Selected extract.
>>>

Hello,
As co-author I'm naturally in favor of WG adoption. I wanted to respond
to some the feedback so far to clarify our reasoning for publishing this.
The idea for this draft came to light during our work preparing for
ISO27001 certification.
Since we operate infrastructure that is critical to the operation for
large parts of the Internet, our risk analysis for business continuity
includes major events such as natural disasters and wars, with
country-level impact. While we have both technical and operational
measures in place for redundancy and backups, these may not be
sufficient in the aforementioned scenarios. It is fairly easy to keep
many copies of signed zones with public DNS data around. Doing the same
for signer keys, while keeping them secure, is not.

<<<

Information provided.
>>>

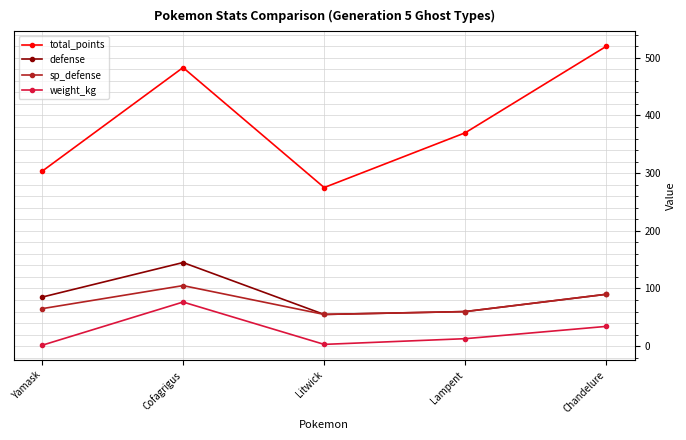

At which label does sp_defense reach its minimum?

Litwick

<<<

Exercise aim.
In the message supporting working group adoption of the draft, what work was under way when the idea for the draft came up?

Exercise answer.
Preparation for ISO27001 certification.